____ Document section
• Life's full of funny stupid questions - if you know where to look ...
• Look no further!
• Here, we present you with lots of weird, bizarre questions
• Plus some funny sayings, a quote and one very funny joke
You know, weird questions like 'Why does 'caregiver' and 'caretaker' mean the same thing?' and 'If a guy with multiple personality disorder threatens to kill himself, is it considered a hostage situation?' and 'Do radioactive cats have eighteen half-lives?' That sort of bizarre questions.
Whatever weird questions like that should be called, we'll open the 'hostilities' by paraphrasing one of many famous sayings about life: Life's a bitch when it turns out you married one, and then you die.
In that vein a famous Dane (Danish inventor, author and cartoonist) once said:
Life is like a kid's t-shirt ... short and dirty.
~ Robert Storm Petersen ~
Oh, speaking of life and death, we've got a joke, we just have to tell you.
You know how some women will keep asking their men questions that they don't want the answer to? (Like, 'Do I look fat to you?' and: 'Is she prettier than me?' And: 'What would you do if I died?' Well, here's how that might go down ...
"Dear," said the wife. "What would you do if I died?"
"Why, dear, I would be extremely upset," said the husband. "Why do you ask such a question?"
"Would you remarry?" persevered the wife.
"No, of course not, dear," said the husband.
"Don't you like being married?" said the wife.
"Of course I do, dear," he said.
"Then why wouldn't you remarry?"
"All right," said the husband, "I'd remarry."
"You would?" said the wife, looking vaguely hurt.
"Yes, sure," said the husband.
"Would you sleep with her in our bed?" said the wife after a long pause.
"Well yes, I suppose I would," replied the husband.
"I see," said the wife indignantly. "And would you let her wear my old clothes?"
"I don't know, I suppose, if she really wanted to," said the husband.
"Really," said the wife icily. "And would you take down the pictures of me and replace them with pictures of her?"
"Yes ... I think that would be the correct thing to do."
"Is that so?" said the wife, leaping to her feet. "And I suppose you'd let her play with my golf clubs, too?"
"Of course not, dear," said the husband. "She's left-handed."
________
▸ **Task statement**
Reproduce, word for word, the stretch of the humor piece from "Whatever weird questions" through "go down ...". Rely solely on the humor piece above.
____ Raw data
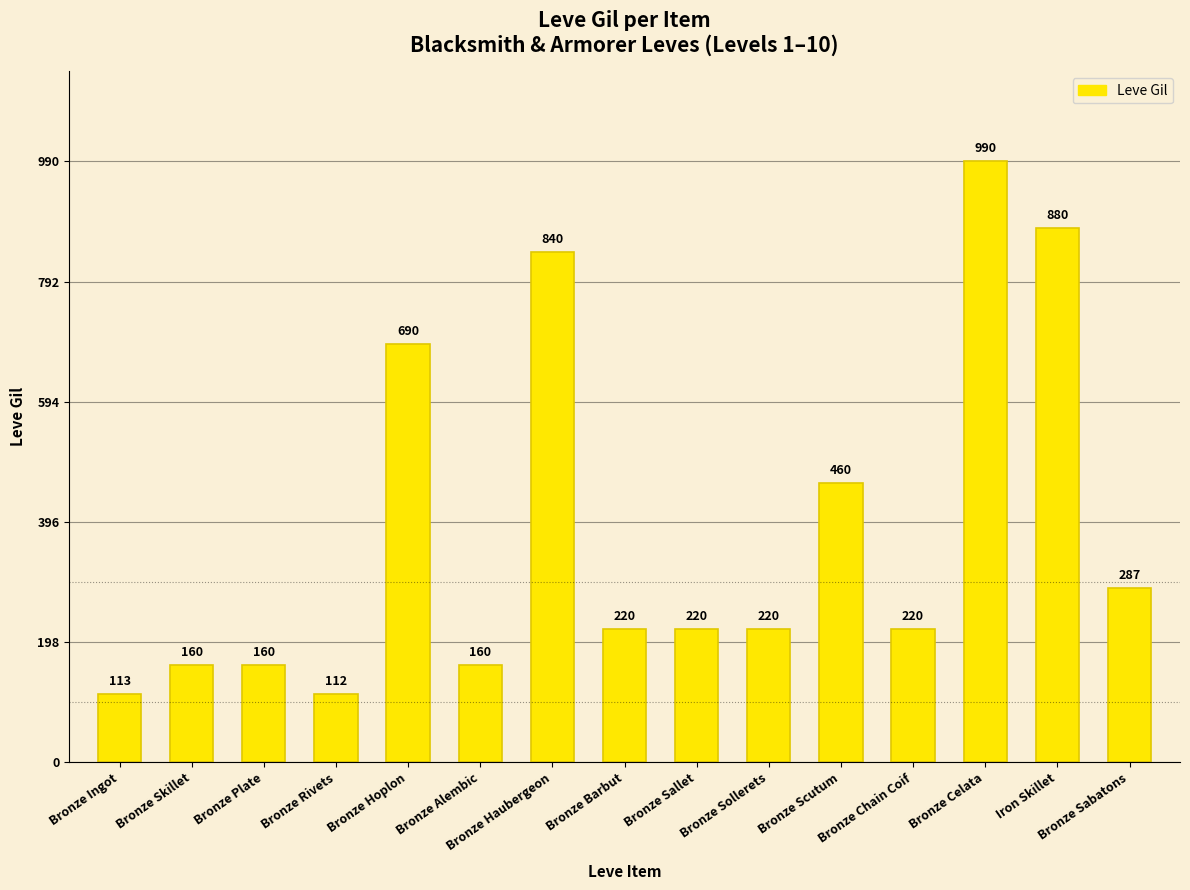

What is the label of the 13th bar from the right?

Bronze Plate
________
____ Raw data
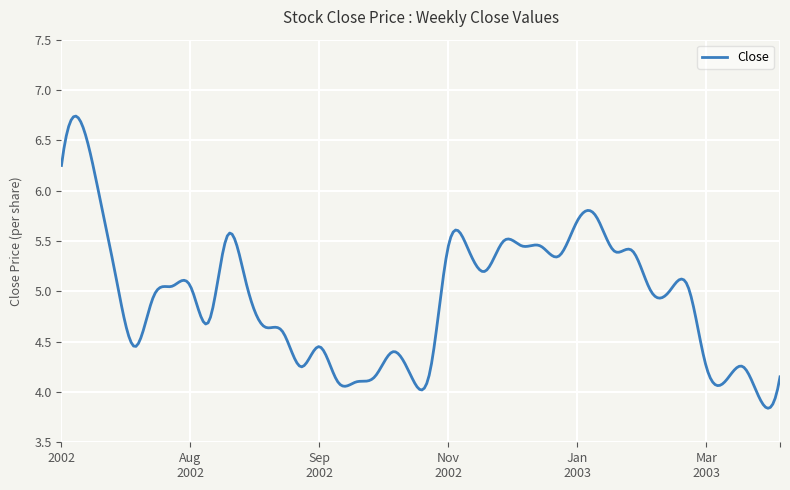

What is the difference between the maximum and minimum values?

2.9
________
▸ **Completed task**
Whatever weird questions like that should be called, we'll open the 'hostilities' by paraphrasing one of many famous sayings about life: Life's a bitch when it turns out you married one, and then you die.
In that vein a famous Dane (Danish inventor, author and cartoonist) once said:
Life is like a kid's t-shirt ... short and dirty.
~ Robert Storm Petersen ~
Oh, speaking of life and death, we've got a joke, we just have to tell you.
You know how some women will keep asking their men questions that they don't want the answer to? (Like, 'Do I look fat to you?' and: 'Is she prettier than me?' And: 'What would you do if I died?' Well, here's how that might go down ...